Each year, Eurovision transmits a series of programmes that may already be qualified as traditional.
To quote a few as an example, the Pontifical Mass transmitted from Rome on New Year’s Day, the New Year’s Concert given by the Vienna Philharmonic Orchestra and the first sporting event of the year, the Ski Jumping transmitted from Garmisch-Partenkirchen in Germany.
These are followed by pictures of winter sports in a snow-bound Europe and the Eurovision Song Contest.
Spring and Easter are marked by the Pontifical Benediction of “Urbi et Orbi”, Whitsun by a regular Protestant Service and Roman-Catholic Mass.
In summer, an important place is reserved for open-air sporting events (Tour de France bicycle race, 24-hour motor-car race at Le Mans, the Milan – San Remo bicycle race and so on) and for the European artistic festivals, such as those at Salzburg, Glyndebourne, Aix-en-Provence, Bregenz and Neri.

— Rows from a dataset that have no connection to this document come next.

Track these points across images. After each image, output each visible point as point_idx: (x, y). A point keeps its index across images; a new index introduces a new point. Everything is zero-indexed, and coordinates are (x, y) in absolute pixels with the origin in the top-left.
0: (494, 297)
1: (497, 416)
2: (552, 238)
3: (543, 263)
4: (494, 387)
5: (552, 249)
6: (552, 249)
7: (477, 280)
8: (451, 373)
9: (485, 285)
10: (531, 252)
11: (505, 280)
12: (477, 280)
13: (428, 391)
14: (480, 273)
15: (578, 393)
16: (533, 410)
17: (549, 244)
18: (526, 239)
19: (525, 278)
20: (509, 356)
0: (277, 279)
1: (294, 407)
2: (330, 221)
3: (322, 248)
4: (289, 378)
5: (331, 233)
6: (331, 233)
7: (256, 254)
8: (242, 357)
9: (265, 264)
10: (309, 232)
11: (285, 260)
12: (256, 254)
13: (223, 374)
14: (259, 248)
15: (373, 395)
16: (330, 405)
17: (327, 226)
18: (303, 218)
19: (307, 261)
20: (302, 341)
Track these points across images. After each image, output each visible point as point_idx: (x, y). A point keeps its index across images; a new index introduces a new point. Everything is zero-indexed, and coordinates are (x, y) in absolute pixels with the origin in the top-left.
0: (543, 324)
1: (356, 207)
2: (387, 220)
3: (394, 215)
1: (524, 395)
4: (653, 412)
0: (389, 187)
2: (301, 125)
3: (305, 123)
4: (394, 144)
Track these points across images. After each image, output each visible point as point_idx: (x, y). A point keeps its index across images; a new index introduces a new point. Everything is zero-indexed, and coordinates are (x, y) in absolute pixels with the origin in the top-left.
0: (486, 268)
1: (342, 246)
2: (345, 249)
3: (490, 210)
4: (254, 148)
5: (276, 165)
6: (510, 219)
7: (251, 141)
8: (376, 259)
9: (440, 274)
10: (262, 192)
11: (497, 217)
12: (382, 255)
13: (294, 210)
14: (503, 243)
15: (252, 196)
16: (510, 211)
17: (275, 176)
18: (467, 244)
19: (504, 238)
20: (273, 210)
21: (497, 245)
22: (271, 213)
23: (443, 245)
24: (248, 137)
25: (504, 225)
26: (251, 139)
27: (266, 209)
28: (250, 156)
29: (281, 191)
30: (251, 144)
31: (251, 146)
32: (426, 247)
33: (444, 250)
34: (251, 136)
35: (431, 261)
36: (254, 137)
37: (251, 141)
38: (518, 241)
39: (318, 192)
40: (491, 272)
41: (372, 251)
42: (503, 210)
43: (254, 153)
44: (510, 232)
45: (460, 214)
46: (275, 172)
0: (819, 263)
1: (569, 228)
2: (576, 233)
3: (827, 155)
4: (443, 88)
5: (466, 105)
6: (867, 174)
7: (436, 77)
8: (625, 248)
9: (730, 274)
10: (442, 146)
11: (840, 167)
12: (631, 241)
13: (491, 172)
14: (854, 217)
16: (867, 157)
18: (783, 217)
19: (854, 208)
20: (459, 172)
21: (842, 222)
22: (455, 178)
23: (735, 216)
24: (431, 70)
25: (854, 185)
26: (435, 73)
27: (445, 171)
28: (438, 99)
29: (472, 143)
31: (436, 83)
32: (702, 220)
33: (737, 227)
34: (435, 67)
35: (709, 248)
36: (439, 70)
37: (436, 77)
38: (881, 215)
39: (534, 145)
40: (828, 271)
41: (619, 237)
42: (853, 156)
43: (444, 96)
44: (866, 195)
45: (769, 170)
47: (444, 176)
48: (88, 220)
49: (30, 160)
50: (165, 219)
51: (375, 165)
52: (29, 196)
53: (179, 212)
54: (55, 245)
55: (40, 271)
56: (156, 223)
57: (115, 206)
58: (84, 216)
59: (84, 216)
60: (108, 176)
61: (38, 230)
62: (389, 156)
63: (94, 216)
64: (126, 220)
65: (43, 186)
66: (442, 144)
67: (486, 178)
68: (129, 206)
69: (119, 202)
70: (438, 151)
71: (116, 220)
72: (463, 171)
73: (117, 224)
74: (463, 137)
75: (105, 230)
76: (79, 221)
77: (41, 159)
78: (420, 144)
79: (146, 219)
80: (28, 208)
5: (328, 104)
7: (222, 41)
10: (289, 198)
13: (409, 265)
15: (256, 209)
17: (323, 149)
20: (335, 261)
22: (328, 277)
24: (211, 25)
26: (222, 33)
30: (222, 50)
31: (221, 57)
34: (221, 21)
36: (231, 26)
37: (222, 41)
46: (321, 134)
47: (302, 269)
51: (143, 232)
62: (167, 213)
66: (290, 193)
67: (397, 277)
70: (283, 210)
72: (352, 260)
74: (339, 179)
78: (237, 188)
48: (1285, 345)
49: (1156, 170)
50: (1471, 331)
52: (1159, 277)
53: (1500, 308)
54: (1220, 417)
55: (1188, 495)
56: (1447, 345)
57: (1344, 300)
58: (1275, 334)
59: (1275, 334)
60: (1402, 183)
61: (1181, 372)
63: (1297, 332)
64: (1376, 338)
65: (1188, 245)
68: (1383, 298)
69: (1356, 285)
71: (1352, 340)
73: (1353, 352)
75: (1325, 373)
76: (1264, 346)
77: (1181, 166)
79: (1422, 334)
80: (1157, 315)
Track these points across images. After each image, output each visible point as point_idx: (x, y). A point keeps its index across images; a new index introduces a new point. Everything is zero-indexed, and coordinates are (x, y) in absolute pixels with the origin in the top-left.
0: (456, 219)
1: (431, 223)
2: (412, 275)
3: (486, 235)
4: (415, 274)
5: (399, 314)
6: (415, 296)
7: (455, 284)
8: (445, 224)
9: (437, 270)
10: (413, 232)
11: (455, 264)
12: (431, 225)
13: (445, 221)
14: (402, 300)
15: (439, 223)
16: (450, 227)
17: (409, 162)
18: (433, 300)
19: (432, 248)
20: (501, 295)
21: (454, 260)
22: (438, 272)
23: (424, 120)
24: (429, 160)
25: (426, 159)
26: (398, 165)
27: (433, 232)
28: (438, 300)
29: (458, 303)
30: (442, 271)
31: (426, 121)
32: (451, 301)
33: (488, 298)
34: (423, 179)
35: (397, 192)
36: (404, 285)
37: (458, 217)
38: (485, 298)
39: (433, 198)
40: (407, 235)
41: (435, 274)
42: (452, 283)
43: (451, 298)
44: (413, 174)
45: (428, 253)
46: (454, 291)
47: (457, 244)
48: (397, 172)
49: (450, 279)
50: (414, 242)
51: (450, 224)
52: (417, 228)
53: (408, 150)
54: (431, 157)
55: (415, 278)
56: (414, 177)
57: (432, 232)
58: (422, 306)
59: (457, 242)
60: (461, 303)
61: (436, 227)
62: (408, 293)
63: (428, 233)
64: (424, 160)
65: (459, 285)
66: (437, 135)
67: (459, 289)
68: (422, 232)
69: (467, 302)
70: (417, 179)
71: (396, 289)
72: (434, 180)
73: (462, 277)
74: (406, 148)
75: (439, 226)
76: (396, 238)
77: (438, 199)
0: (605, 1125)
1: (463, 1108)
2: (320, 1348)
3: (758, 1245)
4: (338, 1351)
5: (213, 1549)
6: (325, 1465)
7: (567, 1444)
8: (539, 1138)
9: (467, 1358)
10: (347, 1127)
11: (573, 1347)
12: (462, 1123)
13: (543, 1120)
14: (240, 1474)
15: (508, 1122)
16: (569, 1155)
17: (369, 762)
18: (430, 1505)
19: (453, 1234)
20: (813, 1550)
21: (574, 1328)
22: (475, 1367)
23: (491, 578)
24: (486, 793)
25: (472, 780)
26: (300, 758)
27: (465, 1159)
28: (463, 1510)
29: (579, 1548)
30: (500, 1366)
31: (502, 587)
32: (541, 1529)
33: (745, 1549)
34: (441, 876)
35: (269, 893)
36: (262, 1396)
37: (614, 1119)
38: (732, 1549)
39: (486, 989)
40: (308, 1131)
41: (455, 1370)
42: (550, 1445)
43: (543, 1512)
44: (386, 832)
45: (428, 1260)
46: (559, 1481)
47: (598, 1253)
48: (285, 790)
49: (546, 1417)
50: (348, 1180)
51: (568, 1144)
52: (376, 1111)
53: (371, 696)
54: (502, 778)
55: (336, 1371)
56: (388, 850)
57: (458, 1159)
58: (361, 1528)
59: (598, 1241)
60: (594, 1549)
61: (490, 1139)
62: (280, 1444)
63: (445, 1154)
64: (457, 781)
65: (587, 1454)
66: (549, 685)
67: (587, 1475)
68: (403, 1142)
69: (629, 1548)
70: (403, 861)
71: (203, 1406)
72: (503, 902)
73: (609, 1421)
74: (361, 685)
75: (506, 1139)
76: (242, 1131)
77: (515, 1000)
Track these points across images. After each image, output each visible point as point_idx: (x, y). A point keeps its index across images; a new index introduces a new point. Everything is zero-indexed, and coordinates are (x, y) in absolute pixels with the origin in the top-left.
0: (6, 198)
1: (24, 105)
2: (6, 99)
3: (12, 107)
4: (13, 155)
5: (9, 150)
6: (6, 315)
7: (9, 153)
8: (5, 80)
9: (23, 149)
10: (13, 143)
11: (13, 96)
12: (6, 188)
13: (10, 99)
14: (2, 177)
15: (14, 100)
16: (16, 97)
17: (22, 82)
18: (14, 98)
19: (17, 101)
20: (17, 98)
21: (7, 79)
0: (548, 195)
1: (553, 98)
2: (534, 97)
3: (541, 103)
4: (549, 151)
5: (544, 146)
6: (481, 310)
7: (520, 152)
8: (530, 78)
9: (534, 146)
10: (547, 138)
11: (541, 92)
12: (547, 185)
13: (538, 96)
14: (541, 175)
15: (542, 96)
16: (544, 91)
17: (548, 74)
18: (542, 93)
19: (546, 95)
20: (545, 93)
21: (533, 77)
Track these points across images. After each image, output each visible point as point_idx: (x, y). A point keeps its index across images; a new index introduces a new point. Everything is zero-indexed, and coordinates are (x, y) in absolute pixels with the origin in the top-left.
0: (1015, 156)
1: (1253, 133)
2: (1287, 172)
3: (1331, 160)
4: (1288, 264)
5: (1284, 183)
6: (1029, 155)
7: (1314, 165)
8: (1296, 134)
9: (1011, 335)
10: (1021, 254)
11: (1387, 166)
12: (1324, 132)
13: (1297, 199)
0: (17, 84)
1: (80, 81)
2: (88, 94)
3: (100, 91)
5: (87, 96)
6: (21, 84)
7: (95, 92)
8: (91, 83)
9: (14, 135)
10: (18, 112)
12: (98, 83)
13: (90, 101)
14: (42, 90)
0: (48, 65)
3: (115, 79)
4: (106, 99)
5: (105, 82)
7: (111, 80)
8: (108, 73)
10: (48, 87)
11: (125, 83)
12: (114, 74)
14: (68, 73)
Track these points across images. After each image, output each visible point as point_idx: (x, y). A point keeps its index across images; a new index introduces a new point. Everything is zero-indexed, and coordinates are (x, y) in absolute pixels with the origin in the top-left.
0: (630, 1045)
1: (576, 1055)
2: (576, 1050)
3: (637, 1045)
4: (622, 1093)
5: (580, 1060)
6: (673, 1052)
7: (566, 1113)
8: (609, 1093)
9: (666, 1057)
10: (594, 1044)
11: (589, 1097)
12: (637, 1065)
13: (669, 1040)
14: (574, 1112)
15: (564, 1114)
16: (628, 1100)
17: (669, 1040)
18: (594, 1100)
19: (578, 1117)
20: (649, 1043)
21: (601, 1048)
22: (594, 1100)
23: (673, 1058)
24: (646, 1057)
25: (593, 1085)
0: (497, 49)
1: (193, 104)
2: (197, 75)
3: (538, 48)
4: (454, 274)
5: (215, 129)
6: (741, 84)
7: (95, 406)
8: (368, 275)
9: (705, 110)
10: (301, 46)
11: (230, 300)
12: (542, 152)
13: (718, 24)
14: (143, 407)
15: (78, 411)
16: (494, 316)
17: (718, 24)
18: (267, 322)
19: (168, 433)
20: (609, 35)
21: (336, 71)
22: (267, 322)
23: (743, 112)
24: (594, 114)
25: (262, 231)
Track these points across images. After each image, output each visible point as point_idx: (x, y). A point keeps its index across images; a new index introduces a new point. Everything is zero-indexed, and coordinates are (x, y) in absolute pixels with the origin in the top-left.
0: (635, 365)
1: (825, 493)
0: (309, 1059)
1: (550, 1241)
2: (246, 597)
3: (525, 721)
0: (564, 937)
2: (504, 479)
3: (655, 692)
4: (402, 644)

Finally, the European Television Community is almost fully united in the middle of winter to take part in the Midnight Mass transmitted on Christmas Eve from a sanctuary somewhere in Europe.
In addition to traditional events of this sort, Eurovision is on the spot every time that an important event takes place in Europe, be it of an artistic, political, religious or sporting nature.
For this reason, “the great hours of Eurovision” are often also “the great hours of Europe”.